■ **ARBEITSAUFTRAG 1**:
Schreib den Abschnitt des vorgelegten Textes neu, der mit "Nach vier Jahren" beginnt und bis einschließlich "ihre Truppen befehligten." reicht, und ersetze darin "OLG Stuttgart" durch "Oberlandesgericht Stuttgart".
■ **ARBEITSAUFTRAG 2**:
Bitte erkläre in ein bis drei Sätzen, worin laut dem vorgelegten Text die psychische Beihilfe von Murwanashyaka bestand.
■ **ARBEITSAUFTRAG 3**:
Beantworte anhand des vorgelegten Textes die folgenden Fragen:
(a) An wie vielen Verhandlungstagen wurde vor dem OLG Stuttgart verhandelt?
(b) Zu welcher Strafe wurde Musoni verurteilt und weshalb?
(c) Welcher Senat des Bundesgerichtshofs verhandelte über die Revisionen?

---------- VORGELEGTER TEXT

Nach vier Jahren und 320 Verhandlungstagen verurteilte das OLG Stuttgart

2015 Murwanashyaka zu einer 13-jährigen Freiheitsstrafe wegen Rädelsführerschaft in der ausländischen terroristischen Vereinigung FDLR sowie wegen Beihilfe zu Kriegsverbrechen. Als physische Beihilfe wurde ihm die Bezahlung von Prepaid-Karten für Satellitentelefone angelastet, mit denen die FOCA-Kommandeure vor Ort ihre Truppen befehligten.

Außerdem habe Murwanashyaka auch psychische Beihilfe geleistet, indem er in seiner Öffentlichkeitsarbeit die Kriegsverbrechen leugnete und die militärischen Gegnern dafür verantworlich machte. Sein Vize Musoni erhielt eine achtjährige Freiheitsstrafe wegen Rädelsführerschaft.

Sowohl Murwanashyaka und Musoni als auch der Generalbundesanwalt hatten Revision gegen die beiden Urteile eingelegt. Über alle drei Revisionen verhandelte am Mittwoch der 3. Strafsenat des Bundesgerichtshofs (BGH), der für Staatsschutzfragen zuständig ist.

Die Bundesanwaltschaft monierte, dass Murwanashyaka bei den Kriegsverbrechen nur als Gehilfe verurteilt wurde und nicht als Täter. Dies sei ein "nostalgischer" Ansatz, so Oberstaatsanwalt Christian Ritscher, der an den Umgang mit NS-Kriegsverbrechern nach 1945 erinnere.

--------------------
---------- AUSZÜGE DER AUFLISTUNG

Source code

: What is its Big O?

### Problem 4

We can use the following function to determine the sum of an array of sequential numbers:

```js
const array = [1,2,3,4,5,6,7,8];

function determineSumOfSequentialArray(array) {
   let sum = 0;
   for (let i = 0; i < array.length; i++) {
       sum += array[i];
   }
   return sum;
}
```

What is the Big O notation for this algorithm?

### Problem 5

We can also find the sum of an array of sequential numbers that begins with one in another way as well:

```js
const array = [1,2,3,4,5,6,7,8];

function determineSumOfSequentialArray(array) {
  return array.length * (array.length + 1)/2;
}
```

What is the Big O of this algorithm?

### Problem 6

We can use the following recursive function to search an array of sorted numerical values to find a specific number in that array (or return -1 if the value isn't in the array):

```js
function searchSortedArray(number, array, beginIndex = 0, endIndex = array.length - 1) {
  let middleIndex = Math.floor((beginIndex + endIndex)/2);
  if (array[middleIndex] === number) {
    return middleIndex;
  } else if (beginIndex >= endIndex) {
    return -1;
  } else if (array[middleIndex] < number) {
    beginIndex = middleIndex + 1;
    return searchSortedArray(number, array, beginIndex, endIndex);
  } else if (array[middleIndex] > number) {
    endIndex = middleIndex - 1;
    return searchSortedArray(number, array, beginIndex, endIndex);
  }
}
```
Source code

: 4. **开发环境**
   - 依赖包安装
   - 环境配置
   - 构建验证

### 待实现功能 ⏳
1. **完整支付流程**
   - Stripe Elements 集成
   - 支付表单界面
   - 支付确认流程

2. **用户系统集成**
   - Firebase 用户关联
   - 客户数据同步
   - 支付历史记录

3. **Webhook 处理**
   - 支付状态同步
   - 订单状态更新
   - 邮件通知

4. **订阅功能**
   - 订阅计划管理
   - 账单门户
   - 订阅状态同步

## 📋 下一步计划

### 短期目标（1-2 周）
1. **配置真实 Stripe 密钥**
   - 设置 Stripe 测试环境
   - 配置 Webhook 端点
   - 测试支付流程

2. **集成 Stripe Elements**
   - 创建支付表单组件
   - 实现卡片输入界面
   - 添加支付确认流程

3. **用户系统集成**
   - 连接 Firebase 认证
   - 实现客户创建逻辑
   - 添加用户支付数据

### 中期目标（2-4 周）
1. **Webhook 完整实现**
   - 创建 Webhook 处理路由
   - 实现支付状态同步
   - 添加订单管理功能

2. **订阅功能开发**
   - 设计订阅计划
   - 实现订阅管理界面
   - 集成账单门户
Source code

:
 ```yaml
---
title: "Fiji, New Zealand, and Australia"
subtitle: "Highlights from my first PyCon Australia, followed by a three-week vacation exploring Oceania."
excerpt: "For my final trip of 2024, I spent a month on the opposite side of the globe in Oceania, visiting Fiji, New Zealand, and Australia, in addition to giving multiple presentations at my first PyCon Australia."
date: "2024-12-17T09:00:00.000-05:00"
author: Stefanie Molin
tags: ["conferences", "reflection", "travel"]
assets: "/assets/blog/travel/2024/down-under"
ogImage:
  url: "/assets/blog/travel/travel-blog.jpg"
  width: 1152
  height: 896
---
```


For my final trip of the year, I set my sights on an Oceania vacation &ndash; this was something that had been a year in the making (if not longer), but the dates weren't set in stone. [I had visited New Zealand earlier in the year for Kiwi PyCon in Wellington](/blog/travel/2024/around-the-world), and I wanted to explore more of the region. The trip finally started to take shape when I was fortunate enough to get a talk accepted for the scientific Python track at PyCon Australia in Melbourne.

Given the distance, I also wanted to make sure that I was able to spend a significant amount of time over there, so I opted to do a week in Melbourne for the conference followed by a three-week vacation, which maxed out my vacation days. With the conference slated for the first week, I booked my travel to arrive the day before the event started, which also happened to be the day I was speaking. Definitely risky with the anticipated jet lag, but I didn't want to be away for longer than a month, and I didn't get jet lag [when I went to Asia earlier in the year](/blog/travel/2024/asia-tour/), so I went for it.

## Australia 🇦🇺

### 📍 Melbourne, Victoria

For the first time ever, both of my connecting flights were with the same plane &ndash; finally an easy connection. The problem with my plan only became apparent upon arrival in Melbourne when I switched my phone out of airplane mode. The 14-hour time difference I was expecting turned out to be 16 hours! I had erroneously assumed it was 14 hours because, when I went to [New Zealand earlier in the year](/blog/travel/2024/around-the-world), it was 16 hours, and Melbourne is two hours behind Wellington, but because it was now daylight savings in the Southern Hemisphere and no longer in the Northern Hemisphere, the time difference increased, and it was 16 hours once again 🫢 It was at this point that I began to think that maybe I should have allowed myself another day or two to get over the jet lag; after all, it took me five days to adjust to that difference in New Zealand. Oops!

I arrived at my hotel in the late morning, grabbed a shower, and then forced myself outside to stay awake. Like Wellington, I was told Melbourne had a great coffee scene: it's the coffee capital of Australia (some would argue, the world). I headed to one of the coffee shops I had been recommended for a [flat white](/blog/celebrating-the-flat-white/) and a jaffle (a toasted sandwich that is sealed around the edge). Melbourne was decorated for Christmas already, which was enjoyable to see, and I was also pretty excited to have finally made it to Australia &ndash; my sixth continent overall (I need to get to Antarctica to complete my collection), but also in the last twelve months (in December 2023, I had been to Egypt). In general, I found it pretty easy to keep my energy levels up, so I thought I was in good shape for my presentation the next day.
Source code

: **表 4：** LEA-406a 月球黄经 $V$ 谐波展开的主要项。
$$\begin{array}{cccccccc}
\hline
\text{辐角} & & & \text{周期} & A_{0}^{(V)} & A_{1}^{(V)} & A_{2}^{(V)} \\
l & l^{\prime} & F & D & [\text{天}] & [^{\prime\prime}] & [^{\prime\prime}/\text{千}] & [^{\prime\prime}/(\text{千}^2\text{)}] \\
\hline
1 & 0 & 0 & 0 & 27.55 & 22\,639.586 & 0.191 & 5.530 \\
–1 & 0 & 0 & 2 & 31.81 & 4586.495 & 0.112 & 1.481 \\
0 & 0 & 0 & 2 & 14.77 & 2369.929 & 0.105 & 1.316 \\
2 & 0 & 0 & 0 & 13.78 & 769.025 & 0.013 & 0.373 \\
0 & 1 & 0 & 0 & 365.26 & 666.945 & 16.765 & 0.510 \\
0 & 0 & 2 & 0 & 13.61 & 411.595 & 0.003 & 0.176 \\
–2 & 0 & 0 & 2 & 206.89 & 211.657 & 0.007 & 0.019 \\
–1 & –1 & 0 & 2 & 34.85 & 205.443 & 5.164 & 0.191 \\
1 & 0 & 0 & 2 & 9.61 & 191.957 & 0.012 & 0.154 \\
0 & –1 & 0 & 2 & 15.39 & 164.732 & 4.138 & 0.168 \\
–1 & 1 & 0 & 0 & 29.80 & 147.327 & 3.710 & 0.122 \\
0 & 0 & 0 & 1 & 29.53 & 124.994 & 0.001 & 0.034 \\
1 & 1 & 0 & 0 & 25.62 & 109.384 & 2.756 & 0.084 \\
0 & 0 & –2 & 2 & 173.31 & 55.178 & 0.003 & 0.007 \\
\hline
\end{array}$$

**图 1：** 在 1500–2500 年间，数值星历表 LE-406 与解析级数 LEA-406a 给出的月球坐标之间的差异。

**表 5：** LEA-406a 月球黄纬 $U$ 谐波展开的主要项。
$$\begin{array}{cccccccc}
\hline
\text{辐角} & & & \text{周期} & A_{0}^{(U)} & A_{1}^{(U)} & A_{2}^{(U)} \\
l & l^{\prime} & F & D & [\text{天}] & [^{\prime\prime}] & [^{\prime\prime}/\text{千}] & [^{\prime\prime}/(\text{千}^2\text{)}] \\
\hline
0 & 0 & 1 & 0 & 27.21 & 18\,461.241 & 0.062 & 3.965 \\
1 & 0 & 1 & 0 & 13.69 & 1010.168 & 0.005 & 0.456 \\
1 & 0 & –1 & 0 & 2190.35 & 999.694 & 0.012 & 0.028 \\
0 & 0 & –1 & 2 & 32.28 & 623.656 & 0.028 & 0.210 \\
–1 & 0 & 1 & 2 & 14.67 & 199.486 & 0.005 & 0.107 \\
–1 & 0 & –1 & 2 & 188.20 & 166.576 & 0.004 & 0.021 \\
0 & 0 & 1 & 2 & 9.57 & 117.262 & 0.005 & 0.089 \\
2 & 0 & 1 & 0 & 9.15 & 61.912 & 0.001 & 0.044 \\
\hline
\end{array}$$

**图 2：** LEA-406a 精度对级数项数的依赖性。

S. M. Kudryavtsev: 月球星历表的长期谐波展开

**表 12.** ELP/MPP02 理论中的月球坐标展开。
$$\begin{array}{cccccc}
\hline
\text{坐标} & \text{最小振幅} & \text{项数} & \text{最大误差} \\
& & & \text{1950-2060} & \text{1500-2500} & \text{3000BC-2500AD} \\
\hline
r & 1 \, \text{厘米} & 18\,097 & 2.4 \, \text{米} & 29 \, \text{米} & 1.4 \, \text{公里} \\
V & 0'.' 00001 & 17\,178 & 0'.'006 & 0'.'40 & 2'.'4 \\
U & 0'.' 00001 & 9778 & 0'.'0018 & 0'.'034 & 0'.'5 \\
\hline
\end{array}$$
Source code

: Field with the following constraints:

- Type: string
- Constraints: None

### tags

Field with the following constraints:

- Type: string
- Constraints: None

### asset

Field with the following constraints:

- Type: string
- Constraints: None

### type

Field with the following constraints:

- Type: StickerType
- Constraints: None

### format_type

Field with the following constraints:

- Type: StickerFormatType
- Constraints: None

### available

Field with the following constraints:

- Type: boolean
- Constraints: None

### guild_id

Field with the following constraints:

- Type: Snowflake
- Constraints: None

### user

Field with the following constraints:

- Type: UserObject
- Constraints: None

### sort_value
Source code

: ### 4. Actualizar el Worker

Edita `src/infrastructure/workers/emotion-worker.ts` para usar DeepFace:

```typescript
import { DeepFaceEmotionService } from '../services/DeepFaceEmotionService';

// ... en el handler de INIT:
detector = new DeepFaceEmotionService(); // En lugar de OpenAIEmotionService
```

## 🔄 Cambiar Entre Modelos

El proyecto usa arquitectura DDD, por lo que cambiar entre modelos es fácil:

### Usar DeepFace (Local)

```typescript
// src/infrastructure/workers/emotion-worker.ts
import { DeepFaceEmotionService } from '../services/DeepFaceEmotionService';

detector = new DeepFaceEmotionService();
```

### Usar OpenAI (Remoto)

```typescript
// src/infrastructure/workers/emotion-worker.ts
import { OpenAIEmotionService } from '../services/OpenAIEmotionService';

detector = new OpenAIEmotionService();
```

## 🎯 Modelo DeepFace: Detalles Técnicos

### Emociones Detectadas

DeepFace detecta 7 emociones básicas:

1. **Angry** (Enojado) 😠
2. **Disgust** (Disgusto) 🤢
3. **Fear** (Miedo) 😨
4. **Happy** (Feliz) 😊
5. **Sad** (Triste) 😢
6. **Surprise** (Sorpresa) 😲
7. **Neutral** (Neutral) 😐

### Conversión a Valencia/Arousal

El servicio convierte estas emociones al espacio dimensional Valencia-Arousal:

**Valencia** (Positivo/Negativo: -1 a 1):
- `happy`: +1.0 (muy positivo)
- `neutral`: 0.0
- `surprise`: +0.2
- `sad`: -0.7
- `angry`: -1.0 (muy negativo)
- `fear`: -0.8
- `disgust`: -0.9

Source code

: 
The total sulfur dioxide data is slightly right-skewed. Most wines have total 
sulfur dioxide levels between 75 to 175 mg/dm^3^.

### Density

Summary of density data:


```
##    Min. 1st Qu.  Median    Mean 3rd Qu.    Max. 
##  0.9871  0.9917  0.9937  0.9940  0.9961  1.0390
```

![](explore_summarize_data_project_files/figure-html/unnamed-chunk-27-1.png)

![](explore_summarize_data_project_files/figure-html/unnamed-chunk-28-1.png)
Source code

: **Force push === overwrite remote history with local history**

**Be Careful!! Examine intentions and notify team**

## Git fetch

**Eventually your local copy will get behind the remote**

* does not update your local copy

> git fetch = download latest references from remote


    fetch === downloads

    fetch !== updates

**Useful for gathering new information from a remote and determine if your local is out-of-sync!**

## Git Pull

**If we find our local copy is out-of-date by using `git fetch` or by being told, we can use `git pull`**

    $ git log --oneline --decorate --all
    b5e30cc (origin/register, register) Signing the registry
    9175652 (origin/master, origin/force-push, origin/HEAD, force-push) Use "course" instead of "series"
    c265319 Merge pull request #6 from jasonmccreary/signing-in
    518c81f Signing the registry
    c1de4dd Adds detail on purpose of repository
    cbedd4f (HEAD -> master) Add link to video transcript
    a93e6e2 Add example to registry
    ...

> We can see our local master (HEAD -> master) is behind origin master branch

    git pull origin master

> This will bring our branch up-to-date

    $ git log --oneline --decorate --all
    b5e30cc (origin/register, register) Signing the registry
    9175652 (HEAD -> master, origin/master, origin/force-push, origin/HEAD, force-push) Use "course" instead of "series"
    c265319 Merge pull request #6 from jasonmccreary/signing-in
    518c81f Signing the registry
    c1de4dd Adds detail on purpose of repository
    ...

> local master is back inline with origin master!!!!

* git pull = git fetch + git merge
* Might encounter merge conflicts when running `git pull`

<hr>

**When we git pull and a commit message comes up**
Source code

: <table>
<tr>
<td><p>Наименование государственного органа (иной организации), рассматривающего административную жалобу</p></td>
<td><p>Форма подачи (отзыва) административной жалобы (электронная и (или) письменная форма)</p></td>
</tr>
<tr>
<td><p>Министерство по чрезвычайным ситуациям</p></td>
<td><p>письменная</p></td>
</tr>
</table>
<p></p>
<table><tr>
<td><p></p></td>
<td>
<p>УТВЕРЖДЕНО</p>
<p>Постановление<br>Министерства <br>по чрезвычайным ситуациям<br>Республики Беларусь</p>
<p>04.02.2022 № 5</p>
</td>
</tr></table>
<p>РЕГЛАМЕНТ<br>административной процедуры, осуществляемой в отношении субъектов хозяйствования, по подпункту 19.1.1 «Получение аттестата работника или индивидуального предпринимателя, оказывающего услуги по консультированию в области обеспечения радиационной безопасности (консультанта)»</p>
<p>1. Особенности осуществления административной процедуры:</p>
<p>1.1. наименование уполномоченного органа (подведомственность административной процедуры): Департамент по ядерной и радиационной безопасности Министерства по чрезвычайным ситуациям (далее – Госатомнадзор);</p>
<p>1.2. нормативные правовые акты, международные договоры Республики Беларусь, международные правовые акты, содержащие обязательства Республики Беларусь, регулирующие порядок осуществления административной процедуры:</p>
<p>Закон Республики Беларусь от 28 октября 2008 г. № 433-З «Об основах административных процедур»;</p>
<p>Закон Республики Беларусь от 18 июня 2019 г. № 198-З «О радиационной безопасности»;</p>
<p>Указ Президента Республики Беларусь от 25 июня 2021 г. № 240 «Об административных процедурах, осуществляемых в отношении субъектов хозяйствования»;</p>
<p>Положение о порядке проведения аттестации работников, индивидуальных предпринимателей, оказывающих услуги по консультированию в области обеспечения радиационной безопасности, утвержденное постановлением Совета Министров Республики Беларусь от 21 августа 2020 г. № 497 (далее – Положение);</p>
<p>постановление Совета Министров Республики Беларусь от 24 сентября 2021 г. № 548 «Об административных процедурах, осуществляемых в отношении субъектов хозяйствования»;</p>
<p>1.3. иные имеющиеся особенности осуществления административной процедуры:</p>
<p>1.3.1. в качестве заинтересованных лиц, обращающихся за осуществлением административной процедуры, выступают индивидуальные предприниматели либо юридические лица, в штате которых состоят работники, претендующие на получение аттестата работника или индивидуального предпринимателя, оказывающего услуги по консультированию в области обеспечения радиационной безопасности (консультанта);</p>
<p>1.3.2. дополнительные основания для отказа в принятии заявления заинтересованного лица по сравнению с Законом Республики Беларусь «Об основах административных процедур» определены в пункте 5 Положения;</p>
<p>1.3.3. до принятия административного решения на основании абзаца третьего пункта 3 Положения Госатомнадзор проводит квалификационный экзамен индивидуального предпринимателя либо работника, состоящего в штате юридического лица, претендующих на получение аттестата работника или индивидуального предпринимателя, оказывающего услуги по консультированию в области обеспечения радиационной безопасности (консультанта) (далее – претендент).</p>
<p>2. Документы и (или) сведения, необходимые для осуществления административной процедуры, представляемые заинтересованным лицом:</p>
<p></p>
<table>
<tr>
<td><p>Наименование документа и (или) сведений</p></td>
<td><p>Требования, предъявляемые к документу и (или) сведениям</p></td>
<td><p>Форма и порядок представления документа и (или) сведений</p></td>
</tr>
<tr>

--------------------

■ **ERWARTETE AUSGABE 1**:
Nach vier Jahren und 320 Verhandlungstagen verurteilte das Oberlandesgericht Stuttgart

2015 Murwanashyaka zu einer 13-jährigen Freiheitsstrafe wegen Rädelsführerschaft in der ausländischen terroristischen Vereinigung FDLR sowie wegen Beihilfe zu Kriegsverbrechen. Als physische Beihilfe wurde ihm die Bezahlung von Prepaid-Karten für Satellitentelefone angelastet, mit denen die FOCA-Kommandeure vor Ort ihre Truppen befehligten.

■ **ERWARTETE AUSGABE 2**:
Murwanashyaka hat psychische Beihilfe geleistet, indem er in seiner Öffentlichkeitsarbeit die Kriegsverbrechen leugnete und die militärischen Gegner dafür verantwortlich machte.

■ **ERWARTETE AUSGABE 3**:
(a) An 320 Verhandlungstagen.
(b) Zu einer achtjährigen Freiheitsstrafe wegen Rädelsführerschaft.
(c) Der 3. Strafsenat, der für Staatsschutzfragen zuständig ist.